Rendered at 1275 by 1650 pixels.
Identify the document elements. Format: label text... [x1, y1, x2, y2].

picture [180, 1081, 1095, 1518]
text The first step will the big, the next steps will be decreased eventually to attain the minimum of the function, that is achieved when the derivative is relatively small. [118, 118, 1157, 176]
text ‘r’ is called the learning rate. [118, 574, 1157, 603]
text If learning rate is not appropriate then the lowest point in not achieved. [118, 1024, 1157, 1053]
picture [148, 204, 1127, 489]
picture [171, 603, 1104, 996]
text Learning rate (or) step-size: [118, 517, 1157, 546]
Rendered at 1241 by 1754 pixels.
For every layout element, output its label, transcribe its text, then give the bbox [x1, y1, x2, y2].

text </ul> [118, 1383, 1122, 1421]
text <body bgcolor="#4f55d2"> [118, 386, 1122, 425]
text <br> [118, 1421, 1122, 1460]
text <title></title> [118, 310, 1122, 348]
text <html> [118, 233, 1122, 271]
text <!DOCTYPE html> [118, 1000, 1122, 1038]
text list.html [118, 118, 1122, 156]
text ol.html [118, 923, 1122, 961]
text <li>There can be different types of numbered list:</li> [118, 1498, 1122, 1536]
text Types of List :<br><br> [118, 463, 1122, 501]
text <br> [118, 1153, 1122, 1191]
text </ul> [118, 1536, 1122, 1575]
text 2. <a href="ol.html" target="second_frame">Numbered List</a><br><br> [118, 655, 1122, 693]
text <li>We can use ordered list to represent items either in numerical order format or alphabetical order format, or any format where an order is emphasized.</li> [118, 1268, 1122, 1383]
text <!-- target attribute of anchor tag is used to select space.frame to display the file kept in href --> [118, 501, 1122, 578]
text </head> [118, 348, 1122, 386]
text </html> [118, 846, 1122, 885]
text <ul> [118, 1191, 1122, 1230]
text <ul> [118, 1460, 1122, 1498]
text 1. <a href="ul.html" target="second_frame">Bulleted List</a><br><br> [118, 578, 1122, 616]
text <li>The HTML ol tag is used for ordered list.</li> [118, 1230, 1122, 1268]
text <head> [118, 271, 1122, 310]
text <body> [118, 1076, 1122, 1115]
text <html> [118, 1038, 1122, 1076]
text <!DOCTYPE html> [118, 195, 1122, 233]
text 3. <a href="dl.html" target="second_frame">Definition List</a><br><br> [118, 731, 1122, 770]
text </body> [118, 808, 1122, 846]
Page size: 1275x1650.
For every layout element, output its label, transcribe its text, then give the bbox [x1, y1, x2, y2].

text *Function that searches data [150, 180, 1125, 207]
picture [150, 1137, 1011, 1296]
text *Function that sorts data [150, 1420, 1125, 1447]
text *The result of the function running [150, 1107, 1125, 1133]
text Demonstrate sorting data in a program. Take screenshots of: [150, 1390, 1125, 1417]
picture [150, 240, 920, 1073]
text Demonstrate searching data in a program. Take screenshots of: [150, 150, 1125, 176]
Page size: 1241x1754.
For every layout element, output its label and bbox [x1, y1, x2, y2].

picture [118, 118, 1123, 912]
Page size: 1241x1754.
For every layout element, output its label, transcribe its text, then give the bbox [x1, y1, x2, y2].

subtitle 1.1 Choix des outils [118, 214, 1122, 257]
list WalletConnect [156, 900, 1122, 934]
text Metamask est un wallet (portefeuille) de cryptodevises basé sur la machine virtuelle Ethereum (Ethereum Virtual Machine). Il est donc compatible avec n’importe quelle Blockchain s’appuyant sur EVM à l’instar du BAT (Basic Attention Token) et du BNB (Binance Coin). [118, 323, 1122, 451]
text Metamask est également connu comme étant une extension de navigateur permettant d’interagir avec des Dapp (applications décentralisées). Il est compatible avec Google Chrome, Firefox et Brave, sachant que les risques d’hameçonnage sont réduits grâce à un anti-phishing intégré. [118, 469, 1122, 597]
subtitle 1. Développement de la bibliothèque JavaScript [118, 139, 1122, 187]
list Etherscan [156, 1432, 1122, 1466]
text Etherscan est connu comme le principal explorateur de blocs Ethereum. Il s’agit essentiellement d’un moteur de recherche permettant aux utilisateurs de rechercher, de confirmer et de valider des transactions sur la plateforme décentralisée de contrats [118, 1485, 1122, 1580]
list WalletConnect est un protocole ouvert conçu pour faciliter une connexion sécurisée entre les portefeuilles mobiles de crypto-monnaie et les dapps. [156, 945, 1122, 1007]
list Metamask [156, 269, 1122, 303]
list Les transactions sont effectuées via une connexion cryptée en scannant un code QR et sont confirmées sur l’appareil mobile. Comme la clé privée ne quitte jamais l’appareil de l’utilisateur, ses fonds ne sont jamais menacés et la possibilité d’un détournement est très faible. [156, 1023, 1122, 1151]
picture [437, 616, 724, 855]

:::

Repeat all of the entries above word for word, keeping every line as it appears.

#### Correct output
Rendered at 1275 by 1650 pixels.
Identify the document elements. Format: label text... [x1, y1, x2, y2].

picture [180, 1081, 1095, 1518]
text The first step will the big, the next steps will be decreased eventually to attain the minimum of the function, that is achieved when the derivative is relatively small. [118, 118, 1157, 176]
text ‘r’ is called the learning rate. [118, 574, 1157, 603]
text If learning rate is not appropriate then the lowest point in not achieved. [118, 1024, 1157, 1053]
picture [148, 204, 1127, 489]
picture [171, 603, 1104, 996]
text Learning rate (or) step-size: [118, 517, 1157, 546]
Rendered at 1241 by 1754 pixels.
For every layout element, output its label, transcribe its text, then give the bbox [x1, y1, x2, y2].

text </ul> [118, 1383, 1122, 1421]
text <body bgcolor="#4f55d2"> [118, 386, 1122, 425]
text <br> [118, 1421, 1122, 1460]
text <title></title> [118, 310, 1122, 348]
text <html> [118, 233, 1122, 271]
text <!DOCTYPE html> [118, 1000, 1122, 1038]
text list.html [118, 118, 1122, 156]
text ol.html [118, 923, 1122, 961]
text <li>There can be different types of numbered list:</li> [118, 1498, 1122, 1536]
text Types of List :<br><br> [118, 463, 1122, 501]
text <br> [118, 1153, 1122, 1191]
text </ul> [118, 1536, 1122, 1575]
text 2. <a href="ol.html" target="second_frame">Numbered List</a><br><br> [118, 655, 1122, 693]
text <li>We can use ordered list to represent items either in numerical order format or alphabetical order format, or any format where an order is emphasized.</li> [118, 1268, 1122, 1383]
text <!-- target attribute of anchor tag is used to select space.frame to display the file kept in href --> [118, 501, 1122, 578]
text </head> [118, 348, 1122, 386]
text </html> [118, 846, 1122, 885]
text <ul> [118, 1191, 1122, 1230]
text <ul> [118, 1460, 1122, 1498]
text 1. <a href="ul.html" target="second_frame">Bulleted List</a><br><br> [118, 578, 1122, 616]
text <li>The HTML ol tag is used for ordered list.</li> [118, 1230, 1122, 1268]
text <head> [118, 271, 1122, 310]
text <body> [118, 1076, 1122, 1115]
text <html> [118, 1038, 1122, 1076]
text <!DOCTYPE html> [118, 195, 1122, 233]
text 3. <a href="dl.html" target="second_frame">Definition List</a><br><br> [118, 731, 1122, 770]
text </body> [118, 808, 1122, 846]
Page size: 1275x1650.
For every layout element, output its label, transcribe its text, then give the bbox [x1, y1, x2, y2].

text *Function that searches data [150, 180, 1125, 207]
picture [150, 1137, 1011, 1296]
text *Function that sorts data [150, 1420, 1125, 1447]
text *The result of the function running [150, 1107, 1125, 1133]
text Demonstrate sorting data in a program. Take screenshots of: [150, 1390, 1125, 1417]
picture [150, 240, 920, 1073]
text Demonstrate searching data in a program. Take screenshots of: [150, 150, 1125, 176]
Page size: 1241x1754.
For every layout element, output its label and bbox [x1, y1, x2, y2].

picture [118, 118, 1123, 912]
Page size: 1241x1754.
For every layout element, output its label, transcribe its text, then give the bbox [x1, y1, x2, y2].

subtitle 1.1 Choix des outils [118, 214, 1122, 257]
list WalletConnect [156, 900, 1122, 934]
text Metamask est un wallet (portefeuille) de cryptodevises basé sur la machine virtuelle Ethereum (Ethereum Virtual Machine). Il est donc compatible avec n’importe quelle Blockchain s’appuyant sur EVM à l’instar du BAT (Basic Attention Token) et du BNB (Binance Coin). [118, 323, 1122, 451]
text Metamask est également connu comme étant une extension de navigateur permettant d’interagir avec des Dapp (applications décentralisées). Il est compatible avec Google Chrome, Firefox et Brave, sachant que les risques d’hameçonnage sont réduits grâce à un anti-phishing intégré. [118, 469, 1122, 597]
subtitle 1. Développement de la bibliothèque JavaScript [118, 139, 1122, 187]
list Etherscan [156, 1432, 1122, 1466]
text Etherscan est connu comme le principal explorateur de blocs Ethereum. Il s’agit essentiellement d’un moteur de recherche permettant aux utilisateurs de rechercher, de confirmer et de valider des transactions sur la plateforme décentralisée de contrats [118, 1485, 1122, 1580]
list WalletConnect est un protocole ouvert conçu pour faciliter une connexion sécurisée entre les portefeuilles mobiles de crypto-monnaie et les dapps. [156, 945, 1122, 1007]
list Metamask [156, 269, 1122, 303]
list Les transactions sont effectuées via une connexion cryptée en scannant un code QR et sont confirmées sur l’appareil mobile. Comme la clé privée ne quitte jamais l’appareil de l’utilisateur, ses fonds ne sont jamais menacés et la possibilité d’un détournement est très faible. [156, 1023, 1122, 1151]
picture [437, 616, 724, 855]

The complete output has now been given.